Os anos 60 e 70 são marcados, fundamentalmente, por dois grandes movimentos sociais. De um lado, pelos movimentos de libertação nacional na África, nos quais além da luta pela independência e formação de nações soberanas, colocava-se também, para os povos africanos, o grande desafio de “arrancar o colonizador de dentro de si" e de construir uma identidade calcada nas idéias de igualdade e soberania. Por outro lado, a segunda metade do século XX é também o momento de grandes transformações nas relações de gênero, pelo surgimento de um novo ator político no cenário internacional – o feminismo.

Na América Latina, e particularmente no cone sul do continente, esses são também os anos de chumbo das ditaduras militares, os anos de coerção e violência do Estado, de cerceamento das liberdades civis; anos de temor e também de resistência e engajamento na luta contra o regime militar. É nesse contexto que o feminismo, enquanto movimento social organizado, surge no cenário político do país. Apesar de o papel da mulher na sociedade já ter sido objeto de estudo de algumas brasileiras que contribuíram individualmente para o início deste debate nos meios acadêmicos, o movimento só tomou a forma de ação coletiva a partir de 1975, quando estrutura- se em grupos autônomos e organizações sociais. Trazia uma bandeira complexa para aqueles tempos, lutando pela democracia e, ao mesmo tempo, buscando qualificá-la, situando a questão das relações de poder entre homens e mulheres no centro de um projeto de sociedade verdadeiramente democrática.

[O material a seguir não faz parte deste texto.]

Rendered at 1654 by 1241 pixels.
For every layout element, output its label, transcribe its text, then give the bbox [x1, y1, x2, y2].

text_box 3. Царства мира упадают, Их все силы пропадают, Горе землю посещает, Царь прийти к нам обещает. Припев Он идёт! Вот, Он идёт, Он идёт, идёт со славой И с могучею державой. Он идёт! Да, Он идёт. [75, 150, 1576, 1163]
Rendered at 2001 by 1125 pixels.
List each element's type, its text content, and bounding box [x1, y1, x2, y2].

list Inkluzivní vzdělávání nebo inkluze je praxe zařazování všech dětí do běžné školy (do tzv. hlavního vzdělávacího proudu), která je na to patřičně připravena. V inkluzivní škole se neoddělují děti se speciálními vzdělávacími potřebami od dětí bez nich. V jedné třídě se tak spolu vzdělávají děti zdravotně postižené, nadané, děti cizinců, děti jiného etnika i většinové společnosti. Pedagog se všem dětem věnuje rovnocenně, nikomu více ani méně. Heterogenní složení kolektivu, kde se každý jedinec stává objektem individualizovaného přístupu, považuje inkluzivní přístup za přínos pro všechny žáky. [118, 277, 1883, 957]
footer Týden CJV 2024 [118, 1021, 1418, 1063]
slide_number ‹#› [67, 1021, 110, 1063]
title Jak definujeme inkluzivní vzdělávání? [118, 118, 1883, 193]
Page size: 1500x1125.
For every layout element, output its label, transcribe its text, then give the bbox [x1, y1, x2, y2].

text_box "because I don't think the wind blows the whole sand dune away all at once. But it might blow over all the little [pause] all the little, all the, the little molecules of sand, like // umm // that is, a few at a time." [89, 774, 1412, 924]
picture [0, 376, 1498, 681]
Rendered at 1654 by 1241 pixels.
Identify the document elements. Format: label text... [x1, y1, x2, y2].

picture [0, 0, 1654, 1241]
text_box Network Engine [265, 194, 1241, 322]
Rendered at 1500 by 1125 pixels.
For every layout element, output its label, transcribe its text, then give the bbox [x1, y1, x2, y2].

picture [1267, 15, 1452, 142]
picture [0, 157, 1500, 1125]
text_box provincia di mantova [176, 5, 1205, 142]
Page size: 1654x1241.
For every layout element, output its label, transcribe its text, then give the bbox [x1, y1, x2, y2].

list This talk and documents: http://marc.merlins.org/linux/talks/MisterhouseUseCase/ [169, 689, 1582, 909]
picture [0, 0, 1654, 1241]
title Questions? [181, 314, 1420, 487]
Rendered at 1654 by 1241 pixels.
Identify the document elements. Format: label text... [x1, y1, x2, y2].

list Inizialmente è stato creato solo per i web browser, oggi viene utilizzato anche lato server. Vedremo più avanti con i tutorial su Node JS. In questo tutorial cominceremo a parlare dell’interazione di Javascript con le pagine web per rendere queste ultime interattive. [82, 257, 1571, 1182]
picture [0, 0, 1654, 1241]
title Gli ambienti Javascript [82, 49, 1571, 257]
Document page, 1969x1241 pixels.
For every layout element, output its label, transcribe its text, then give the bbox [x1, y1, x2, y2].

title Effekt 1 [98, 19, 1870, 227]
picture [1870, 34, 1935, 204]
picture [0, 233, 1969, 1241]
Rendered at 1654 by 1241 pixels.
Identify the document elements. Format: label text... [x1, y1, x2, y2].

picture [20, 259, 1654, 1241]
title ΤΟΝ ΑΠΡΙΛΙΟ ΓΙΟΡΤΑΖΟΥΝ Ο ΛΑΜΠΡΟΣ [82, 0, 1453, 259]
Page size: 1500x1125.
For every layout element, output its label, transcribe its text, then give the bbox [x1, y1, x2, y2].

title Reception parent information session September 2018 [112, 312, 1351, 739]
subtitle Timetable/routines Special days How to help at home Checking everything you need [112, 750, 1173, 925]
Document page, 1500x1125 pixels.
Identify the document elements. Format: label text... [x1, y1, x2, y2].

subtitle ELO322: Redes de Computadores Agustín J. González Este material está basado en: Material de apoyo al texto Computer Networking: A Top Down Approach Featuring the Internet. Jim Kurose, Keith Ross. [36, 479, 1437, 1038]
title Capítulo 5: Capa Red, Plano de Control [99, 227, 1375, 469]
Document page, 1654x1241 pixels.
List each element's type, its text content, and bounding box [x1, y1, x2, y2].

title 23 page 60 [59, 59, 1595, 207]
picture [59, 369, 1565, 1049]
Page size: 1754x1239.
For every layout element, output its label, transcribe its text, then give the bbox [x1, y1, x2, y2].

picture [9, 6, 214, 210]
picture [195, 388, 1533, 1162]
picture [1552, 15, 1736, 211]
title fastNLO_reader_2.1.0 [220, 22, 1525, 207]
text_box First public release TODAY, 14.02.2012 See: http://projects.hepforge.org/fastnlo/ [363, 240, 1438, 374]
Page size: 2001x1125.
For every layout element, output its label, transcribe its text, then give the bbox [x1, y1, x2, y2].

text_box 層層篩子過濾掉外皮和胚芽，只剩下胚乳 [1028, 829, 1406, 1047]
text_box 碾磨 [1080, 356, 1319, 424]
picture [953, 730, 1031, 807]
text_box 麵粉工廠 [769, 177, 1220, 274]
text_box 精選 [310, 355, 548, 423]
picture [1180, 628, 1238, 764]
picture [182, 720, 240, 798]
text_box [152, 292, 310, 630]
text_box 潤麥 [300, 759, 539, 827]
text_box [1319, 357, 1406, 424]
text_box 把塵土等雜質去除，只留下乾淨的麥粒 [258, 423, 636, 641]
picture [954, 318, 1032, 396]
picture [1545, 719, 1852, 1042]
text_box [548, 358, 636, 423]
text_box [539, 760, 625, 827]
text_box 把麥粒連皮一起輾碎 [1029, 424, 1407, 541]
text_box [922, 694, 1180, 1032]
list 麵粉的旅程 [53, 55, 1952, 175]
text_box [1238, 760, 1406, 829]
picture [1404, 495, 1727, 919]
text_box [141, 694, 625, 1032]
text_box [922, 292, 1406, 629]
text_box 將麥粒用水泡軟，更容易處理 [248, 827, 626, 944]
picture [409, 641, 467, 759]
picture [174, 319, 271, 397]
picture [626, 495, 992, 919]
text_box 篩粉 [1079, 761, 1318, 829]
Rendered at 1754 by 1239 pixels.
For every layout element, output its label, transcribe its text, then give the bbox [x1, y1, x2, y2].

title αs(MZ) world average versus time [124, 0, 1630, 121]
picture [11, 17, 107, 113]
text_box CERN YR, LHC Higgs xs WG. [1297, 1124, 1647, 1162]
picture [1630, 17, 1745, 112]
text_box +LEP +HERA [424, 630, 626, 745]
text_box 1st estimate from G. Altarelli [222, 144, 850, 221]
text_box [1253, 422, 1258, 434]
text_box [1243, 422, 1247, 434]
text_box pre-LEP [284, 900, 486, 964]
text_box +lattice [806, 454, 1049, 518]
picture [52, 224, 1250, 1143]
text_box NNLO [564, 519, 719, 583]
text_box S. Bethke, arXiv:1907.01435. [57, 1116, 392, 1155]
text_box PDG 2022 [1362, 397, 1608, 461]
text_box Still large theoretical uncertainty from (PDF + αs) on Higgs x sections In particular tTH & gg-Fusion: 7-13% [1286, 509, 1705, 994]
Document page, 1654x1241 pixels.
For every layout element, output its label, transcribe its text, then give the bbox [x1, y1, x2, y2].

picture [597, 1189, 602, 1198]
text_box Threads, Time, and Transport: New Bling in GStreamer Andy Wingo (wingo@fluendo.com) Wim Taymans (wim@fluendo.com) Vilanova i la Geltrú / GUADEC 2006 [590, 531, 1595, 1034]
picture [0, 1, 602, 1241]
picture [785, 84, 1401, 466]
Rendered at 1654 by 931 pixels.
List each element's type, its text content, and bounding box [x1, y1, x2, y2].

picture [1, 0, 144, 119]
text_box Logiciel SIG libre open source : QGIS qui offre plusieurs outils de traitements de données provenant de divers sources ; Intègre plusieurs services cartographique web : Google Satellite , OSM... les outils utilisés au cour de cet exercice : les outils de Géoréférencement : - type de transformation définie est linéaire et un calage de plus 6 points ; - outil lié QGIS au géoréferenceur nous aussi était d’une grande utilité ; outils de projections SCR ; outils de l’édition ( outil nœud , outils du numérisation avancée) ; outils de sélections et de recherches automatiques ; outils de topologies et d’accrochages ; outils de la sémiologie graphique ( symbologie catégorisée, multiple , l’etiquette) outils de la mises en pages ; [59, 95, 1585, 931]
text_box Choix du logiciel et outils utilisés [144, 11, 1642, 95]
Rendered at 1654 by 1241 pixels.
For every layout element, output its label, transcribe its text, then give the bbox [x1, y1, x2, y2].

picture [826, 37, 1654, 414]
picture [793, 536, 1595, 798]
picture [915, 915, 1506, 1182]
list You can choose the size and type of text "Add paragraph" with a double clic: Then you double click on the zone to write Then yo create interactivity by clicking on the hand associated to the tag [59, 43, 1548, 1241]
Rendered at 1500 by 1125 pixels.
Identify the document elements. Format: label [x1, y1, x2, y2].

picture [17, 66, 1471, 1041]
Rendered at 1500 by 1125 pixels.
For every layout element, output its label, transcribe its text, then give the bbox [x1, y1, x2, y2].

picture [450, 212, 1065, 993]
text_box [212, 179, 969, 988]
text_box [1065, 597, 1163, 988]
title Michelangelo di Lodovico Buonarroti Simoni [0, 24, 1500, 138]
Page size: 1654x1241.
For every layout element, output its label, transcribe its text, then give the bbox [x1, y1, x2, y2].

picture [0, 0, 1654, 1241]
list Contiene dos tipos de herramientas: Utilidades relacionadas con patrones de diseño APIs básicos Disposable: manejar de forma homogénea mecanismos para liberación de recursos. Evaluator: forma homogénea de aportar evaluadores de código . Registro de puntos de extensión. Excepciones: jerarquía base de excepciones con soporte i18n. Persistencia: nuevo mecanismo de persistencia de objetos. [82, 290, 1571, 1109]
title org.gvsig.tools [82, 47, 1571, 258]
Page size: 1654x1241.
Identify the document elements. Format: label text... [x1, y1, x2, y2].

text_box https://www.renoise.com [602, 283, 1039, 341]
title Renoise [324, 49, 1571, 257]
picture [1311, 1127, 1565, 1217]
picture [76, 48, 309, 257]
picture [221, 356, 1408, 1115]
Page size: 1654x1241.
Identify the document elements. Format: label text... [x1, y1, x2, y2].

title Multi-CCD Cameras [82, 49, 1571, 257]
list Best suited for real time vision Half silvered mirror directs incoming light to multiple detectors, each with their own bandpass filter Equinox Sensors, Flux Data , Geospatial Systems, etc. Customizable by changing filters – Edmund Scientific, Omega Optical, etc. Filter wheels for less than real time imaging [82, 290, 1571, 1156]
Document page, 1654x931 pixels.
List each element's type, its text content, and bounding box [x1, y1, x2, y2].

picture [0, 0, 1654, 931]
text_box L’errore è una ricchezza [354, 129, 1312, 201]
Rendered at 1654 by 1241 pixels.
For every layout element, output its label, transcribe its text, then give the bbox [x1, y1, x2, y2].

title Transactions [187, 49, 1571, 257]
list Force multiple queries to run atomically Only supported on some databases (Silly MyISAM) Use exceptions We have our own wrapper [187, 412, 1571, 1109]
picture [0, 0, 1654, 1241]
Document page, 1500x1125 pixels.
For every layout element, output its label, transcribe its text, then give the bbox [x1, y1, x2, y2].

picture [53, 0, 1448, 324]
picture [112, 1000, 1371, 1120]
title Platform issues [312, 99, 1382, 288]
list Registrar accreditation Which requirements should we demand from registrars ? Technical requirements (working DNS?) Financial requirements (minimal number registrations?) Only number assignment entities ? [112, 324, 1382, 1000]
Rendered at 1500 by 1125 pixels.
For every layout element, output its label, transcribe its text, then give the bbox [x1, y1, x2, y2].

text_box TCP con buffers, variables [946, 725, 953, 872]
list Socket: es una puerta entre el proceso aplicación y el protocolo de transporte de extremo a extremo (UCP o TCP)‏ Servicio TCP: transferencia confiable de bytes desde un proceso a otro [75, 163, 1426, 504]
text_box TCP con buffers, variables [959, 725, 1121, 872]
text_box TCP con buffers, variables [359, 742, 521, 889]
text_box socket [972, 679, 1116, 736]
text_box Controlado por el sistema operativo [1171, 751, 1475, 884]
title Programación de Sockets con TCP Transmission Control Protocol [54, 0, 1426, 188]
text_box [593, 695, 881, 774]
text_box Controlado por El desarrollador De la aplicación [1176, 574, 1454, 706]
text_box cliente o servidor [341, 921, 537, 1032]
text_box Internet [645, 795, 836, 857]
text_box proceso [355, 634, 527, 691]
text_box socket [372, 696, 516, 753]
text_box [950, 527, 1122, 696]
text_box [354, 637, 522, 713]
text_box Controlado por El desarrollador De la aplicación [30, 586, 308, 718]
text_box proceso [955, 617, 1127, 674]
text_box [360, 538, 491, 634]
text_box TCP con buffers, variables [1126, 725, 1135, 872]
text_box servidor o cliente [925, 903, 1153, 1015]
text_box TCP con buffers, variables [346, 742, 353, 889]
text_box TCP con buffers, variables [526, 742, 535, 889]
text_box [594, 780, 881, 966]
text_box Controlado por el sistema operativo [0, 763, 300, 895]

Leila Diniz já não estava mais aqui em 1975, quando os movimentos de mulheres ocuparam espaço no debate público e quando se iniciou, lentamente, o projeto de abertura democrática. Leila foi personagem dos anos mais duros da ditadura, tanto do ponto de vista da repressão política quanto da imposição de uma repressão moralista e conservadora no âmbito dos costumes e relações pessoais. Seu comportamento era profundamente transgressor em termos da rigidez moral que acompanhou o projeto de controle social da ditadura em seus piores momentos.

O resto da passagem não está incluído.